Spot gold jumped 1.27% to $1,507.40 per ounce while U.S. gold futures rose 0.83% to $1,512.1. The gold-backed SPDR Gold Trust exchange-traded fund was down 0.82% at $140.15, with 874.51 tonnes of gold in trust on Friday.
Like gold, silver is seen as a safe-haven investment but the metal is also used in the production of consumer electronics goods as well as in the industrial sector, such as solar panels. Spot silver gained 2.96% to $17.94 per ounce.
The moves came after Saudi Arabia on Saturday shut down half its oil production after a series of strikes hit the world's largest oil processing facility. The attack was claimed by Yemen's Houthi rebels and the Trump administration has blamed Iran.
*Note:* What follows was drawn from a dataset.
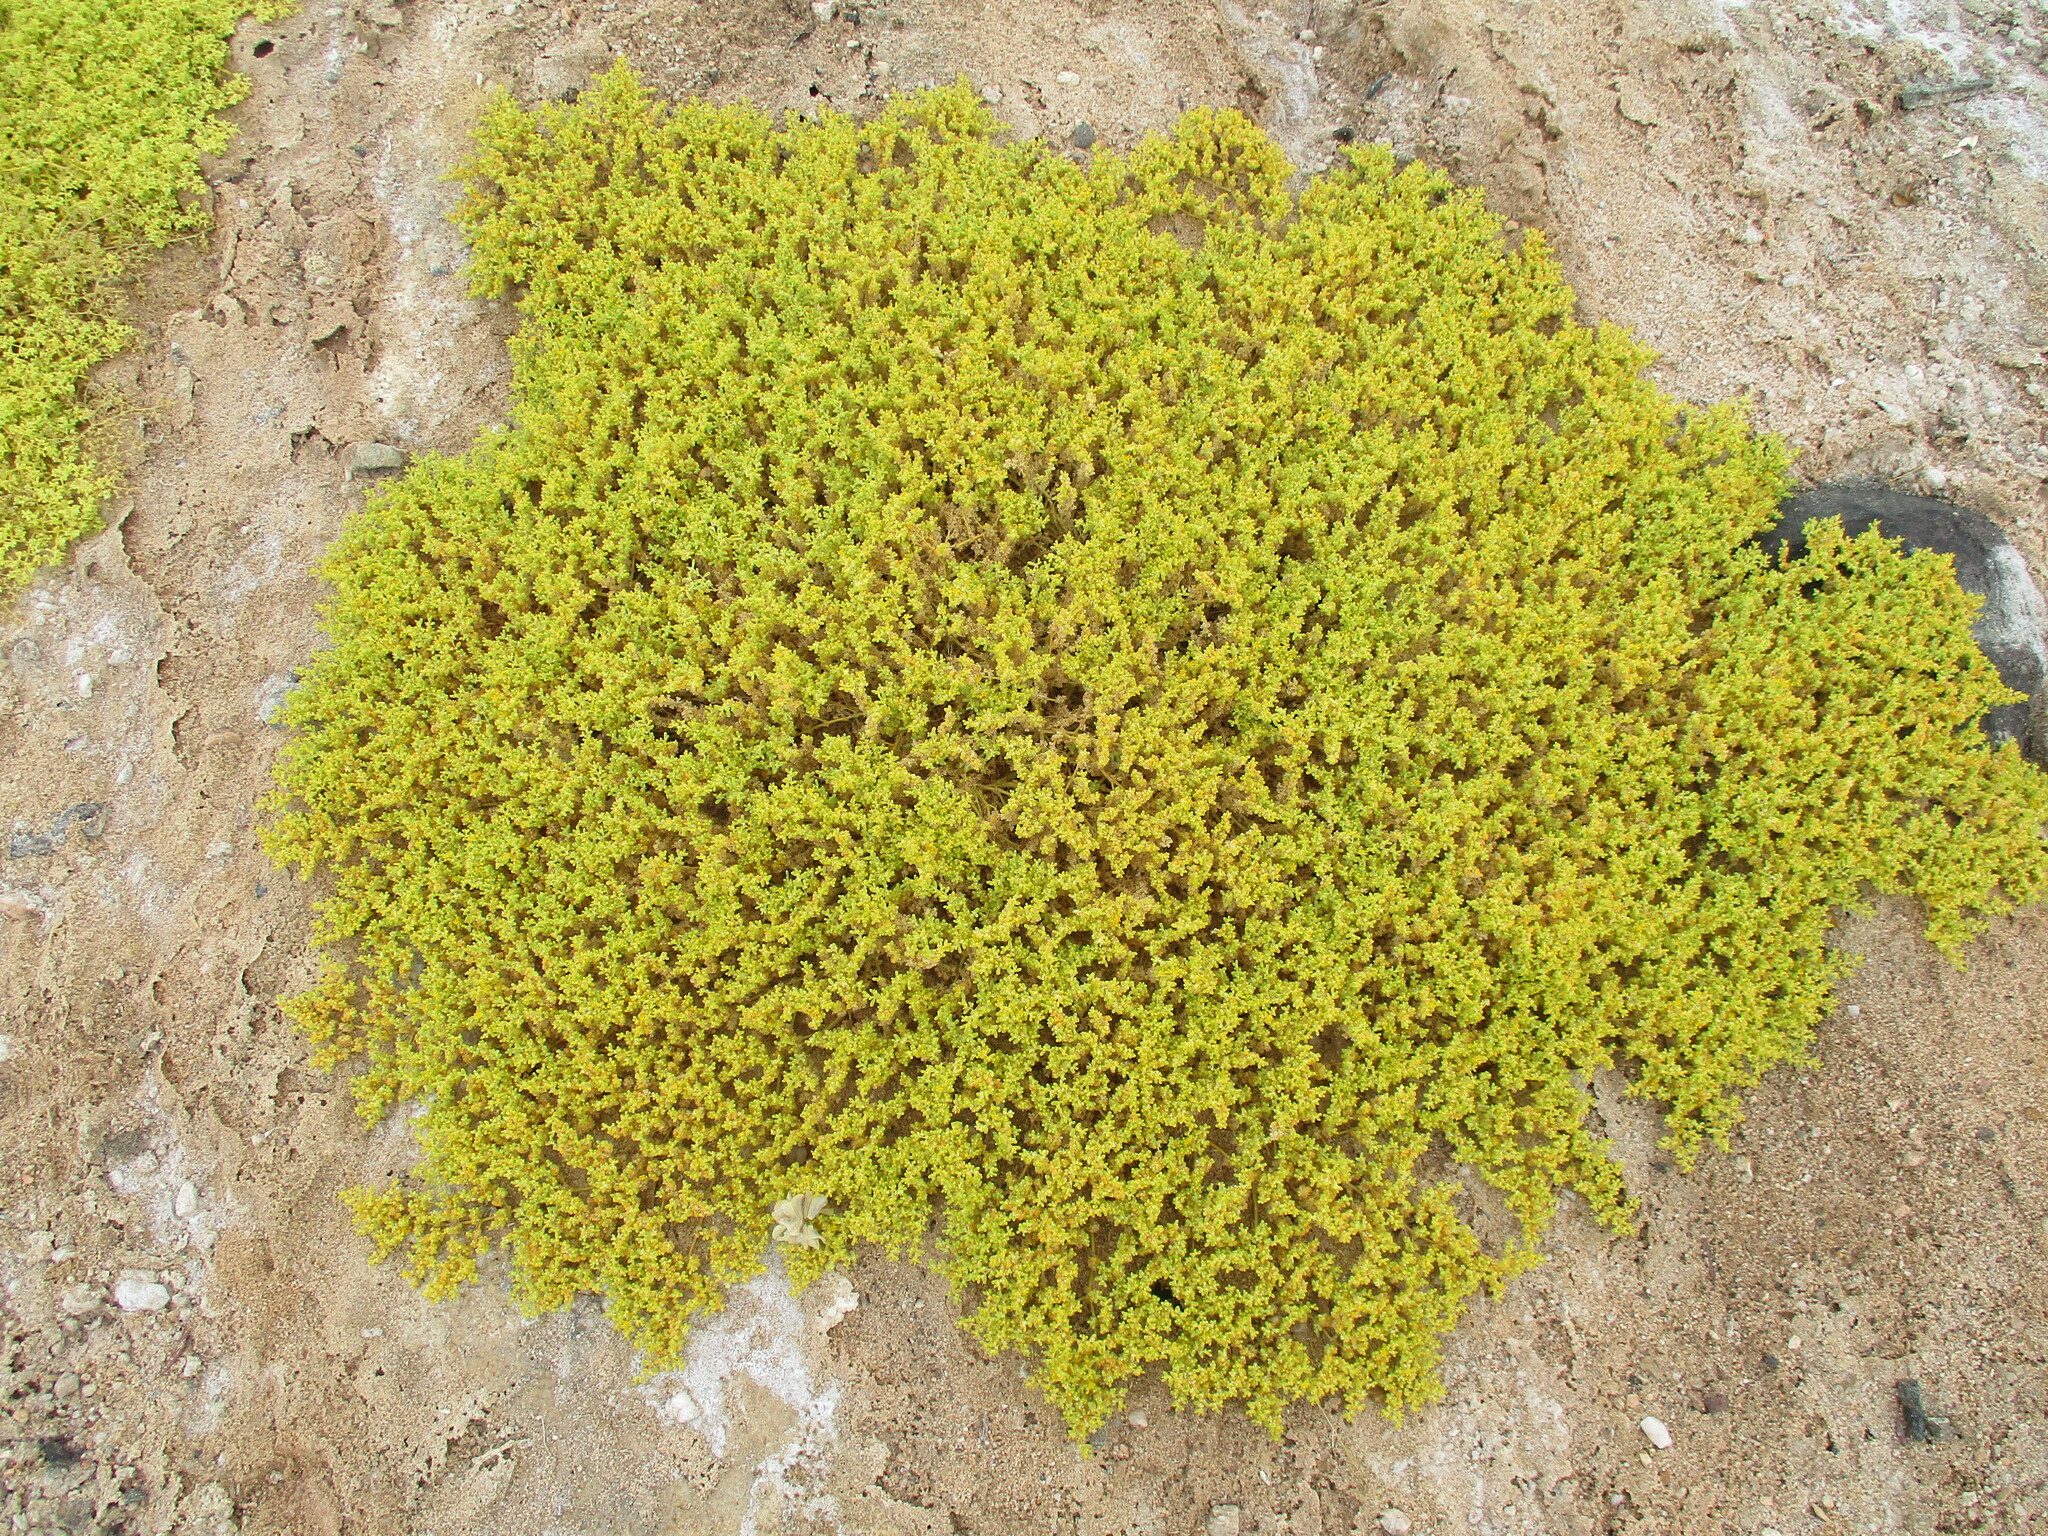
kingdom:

That closure is set to affect almost 5.7 million barrels of crude production a day, according to Saudi Aramco. That's about 5% of the world's daily oil production. In August, Saudi Arabia produced 9.85 million barrels per day, according to the data from the U.S. Energy Information Administration.
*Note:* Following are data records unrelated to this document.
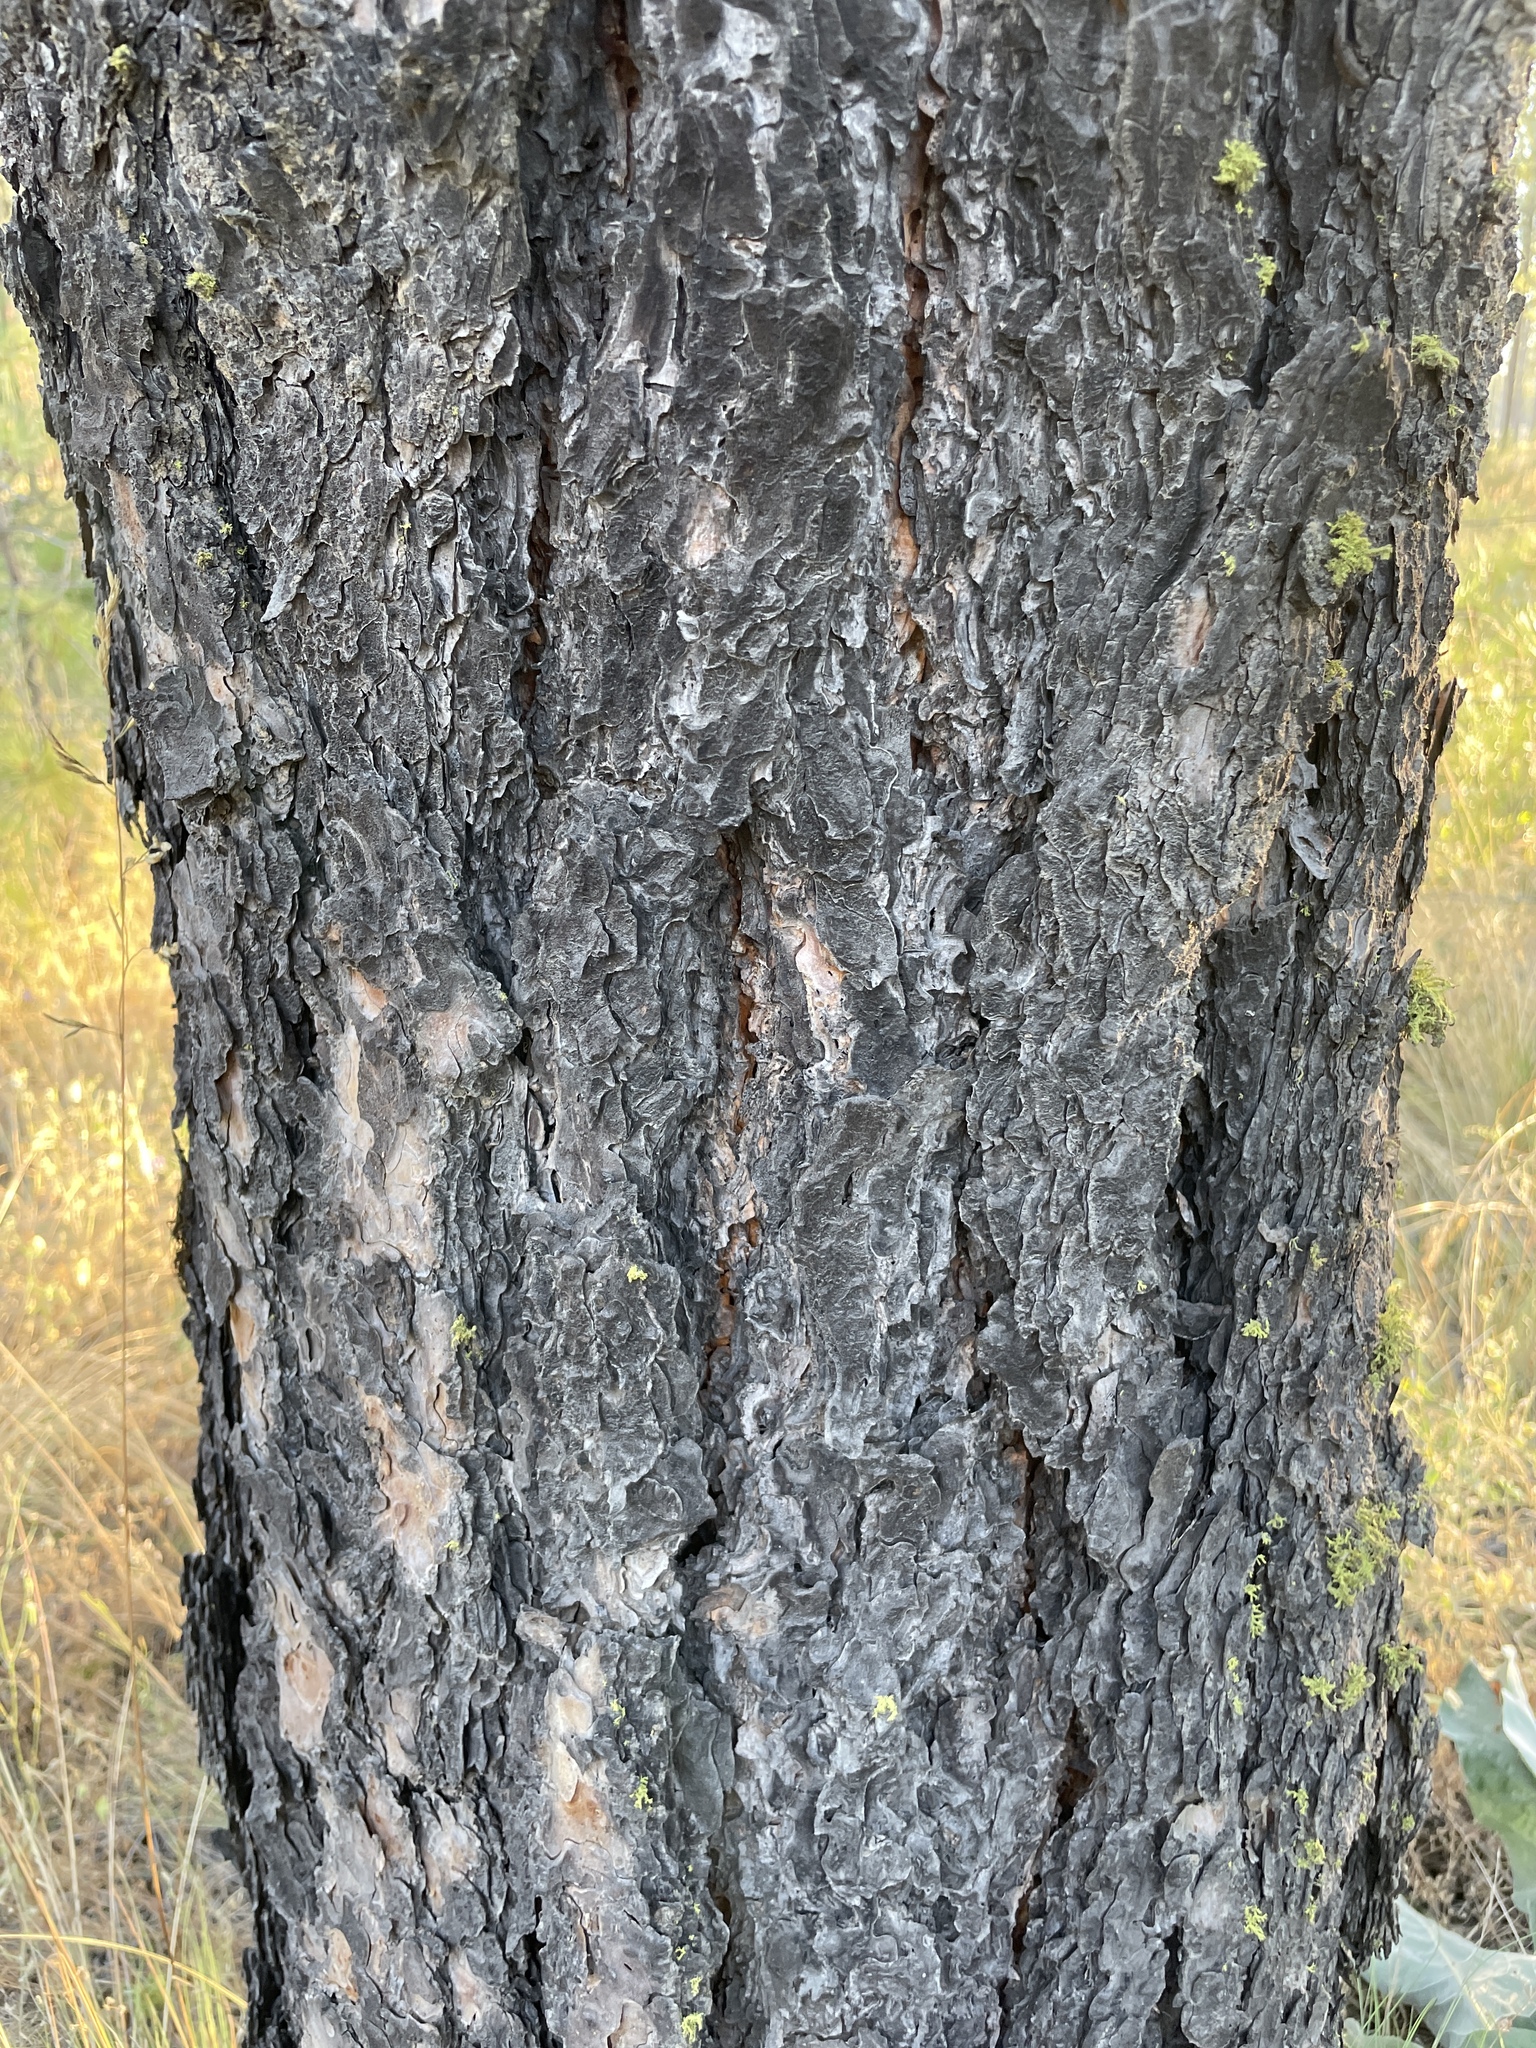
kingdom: Plantae
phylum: Tracheophyta
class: Pinopsida
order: Pinales
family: Pinaceae
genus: Pinus
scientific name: Pinus ponderosa
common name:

The Kingdom's energy minister said the attacks also led to a halt in gas production, which is set to reduce the supply of ethane and natural gas liquids by 50%.
U.S. crude and Brent prices jumped more than 9% each Monday morning during Asian hours.
The attack raised tensions in the Middle East after the United States blamed Tehran for the strikes, and called it an "unprecedented attack on world's energy supply." For his part, U.S. President Donald Trump said the U.S. is "locked and loaded," but his administration is waiting on Riyadh to determine who launched the strikes before proceeding on a course of action. Iran has dismissed those allegations as "meaningless."
Elsewhere, the U.S. Federal Open Market Committee is set to meet on Tuesday and Wednesday and markets expect the central bank to cut interest rates by a quarter point.
Global growth outlook remains subdued amid the ongoing trade war between the U.S. and China, which could potentially sustain demand for safe-haven assets. Chinese Premier Li Keqiang said in a recent interview that it is "very difficult" for the world's second-largest economy to maintain a growth rate at 6% or more.